**Task brief**
Return nothing except the lines from the one that contains "thumb mcp: (1055, 785)" through the end of the material below, each exactly as given.

**Data for review**

──────

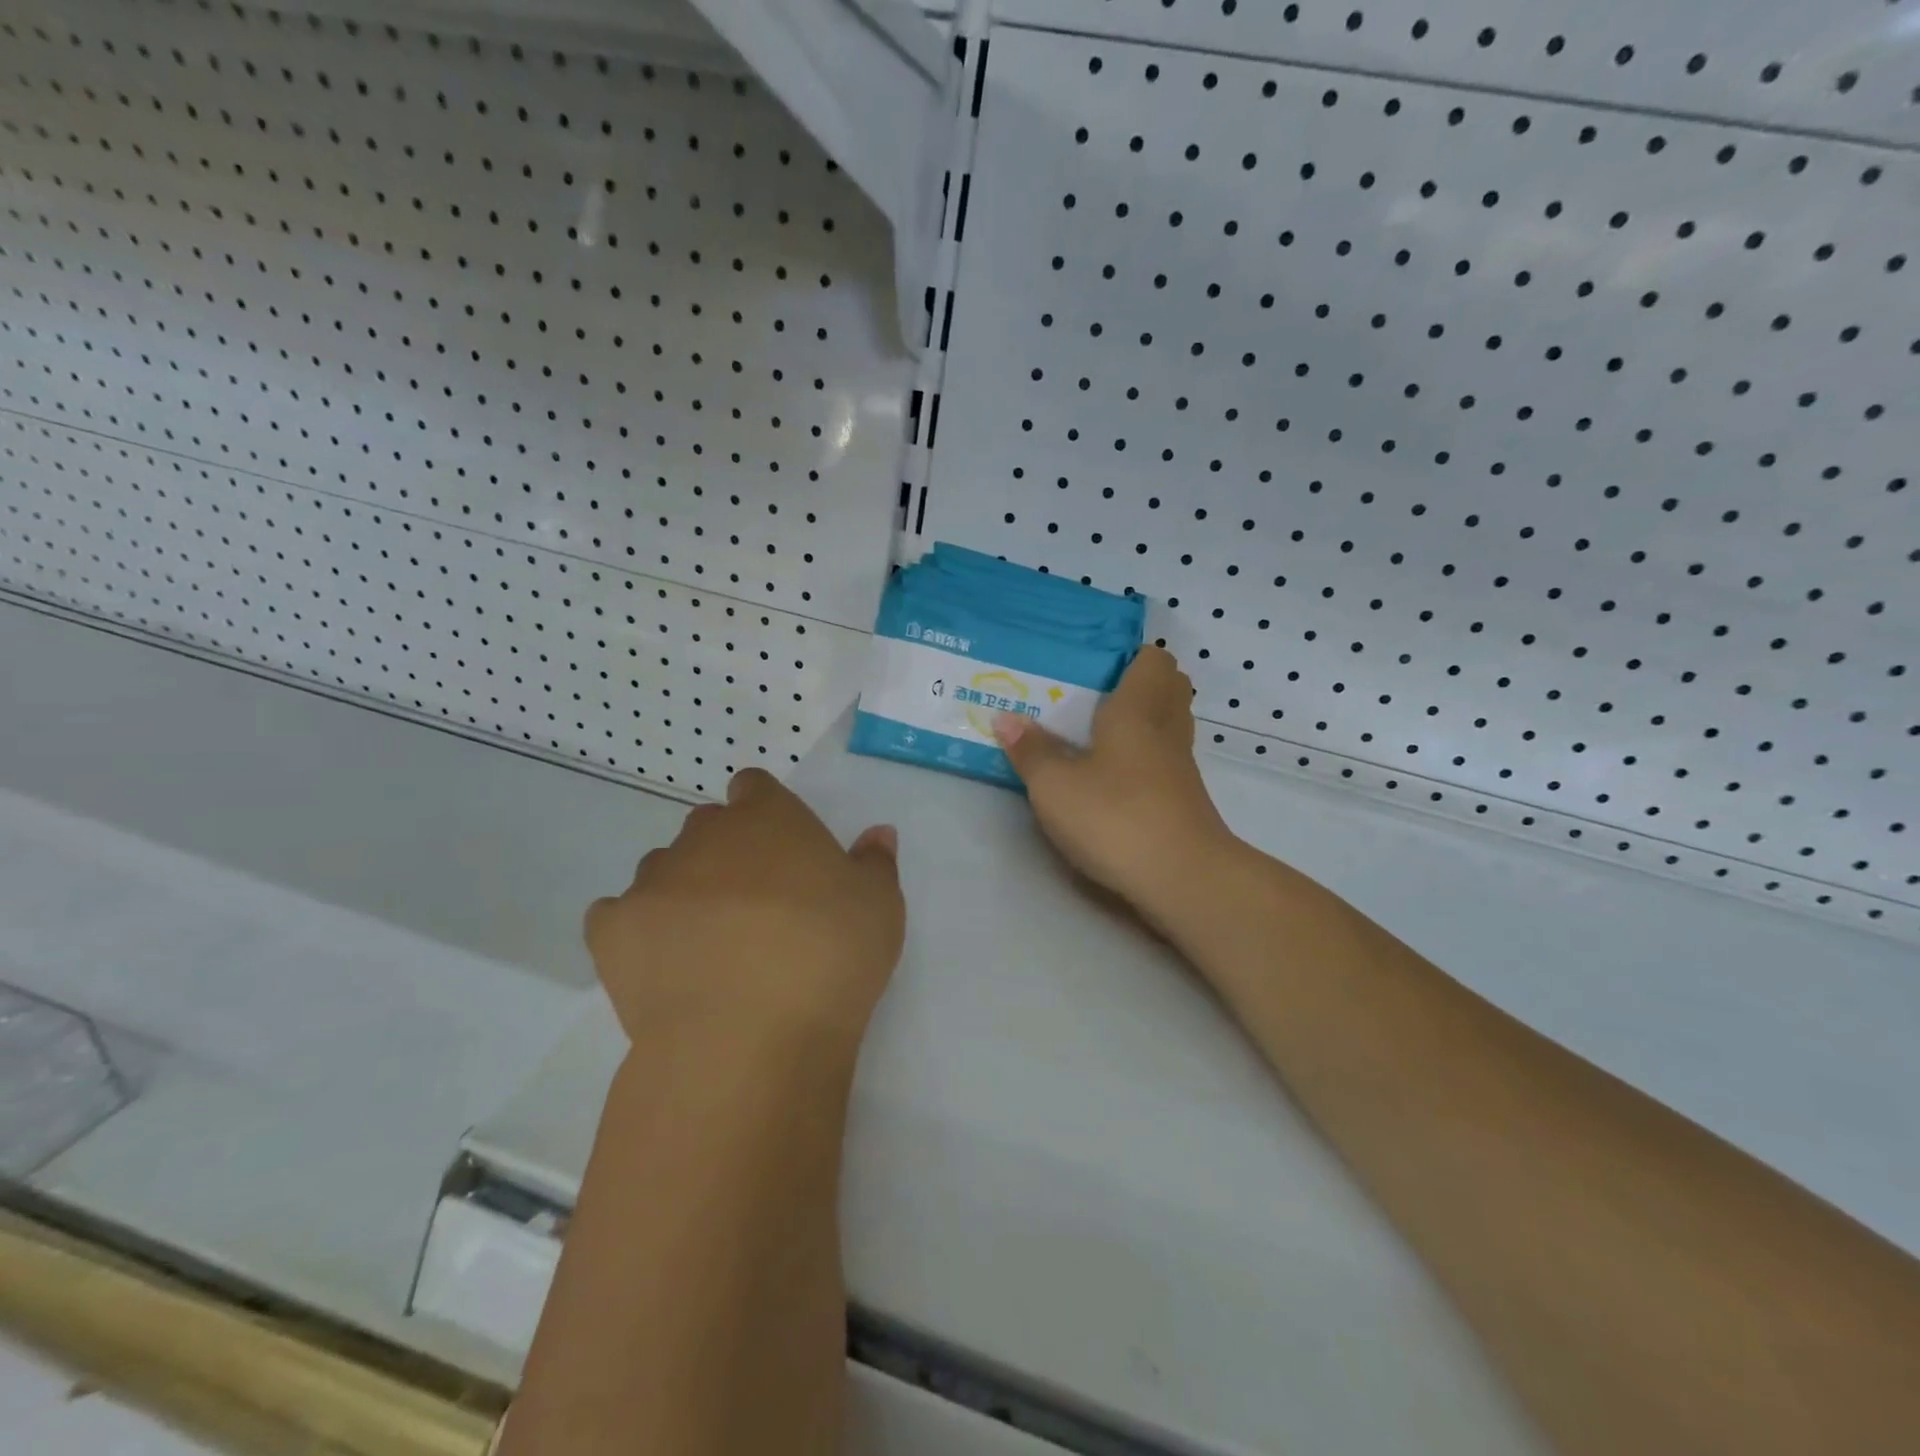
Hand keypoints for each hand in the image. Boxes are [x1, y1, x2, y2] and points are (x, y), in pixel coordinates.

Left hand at [585, 768, 904, 1060]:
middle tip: (754, 904)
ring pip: (663, 869)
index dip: (764, 812)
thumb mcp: (880, 908)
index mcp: (768, 818)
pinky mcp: (612, 930)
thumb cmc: (829, 956)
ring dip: (683, 890)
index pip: (754, 787)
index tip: (781, 850)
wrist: (749, 1036)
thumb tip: (877, 834)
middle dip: (725, 853)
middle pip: (707, 828)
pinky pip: (618, 915)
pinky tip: (662, 966)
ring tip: (709, 944)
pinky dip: (636, 932)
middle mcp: (705, 836)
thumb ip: (876, 863)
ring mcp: (652, 881)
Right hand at [993, 645, 1236, 928]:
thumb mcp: (1055, 785)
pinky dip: (1141, 758)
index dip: (1128, 656)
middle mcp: (1166, 728)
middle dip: (1133, 686)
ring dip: (1138, 723)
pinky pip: (1163, 759)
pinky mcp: (1182, 799)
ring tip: (1092, 736)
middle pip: (1167, 687)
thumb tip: (1005, 718)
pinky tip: (1109, 778)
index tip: (1090, 668)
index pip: (1153, 659)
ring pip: (1166, 725)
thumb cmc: (1115, 817)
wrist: (1183, 879)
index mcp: (1138, 707)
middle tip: (1087, 700)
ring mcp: (1180, 766)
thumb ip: (1030, 750)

──────

**Answer to the exercise**
thumb mcp: (1055, 785)
pinky dip: (1141, 758)
index dip: (1128, 656)
middle mcp: (1166, 728)
middle dip: (1133, 686)
ring dip: (1138, 723)
pinky pip: (1163, 759)
pinky mcp: (1182, 799)
ring tip: (1092, 736)
middle pip: (1167, 687)
thumb tip: (1005, 718)
pinky tip: (1109, 778)
index tip: (1090, 668)
index pip: (1153, 659)
ring pip: (1166, 725)
thumb cmc: (1115, 817)
wrist: (1183, 879)
index mcp: (1138, 707)
middle tip: (1087, 700)
ring mcp: (1180, 766)
thumb ip: (1030, 750)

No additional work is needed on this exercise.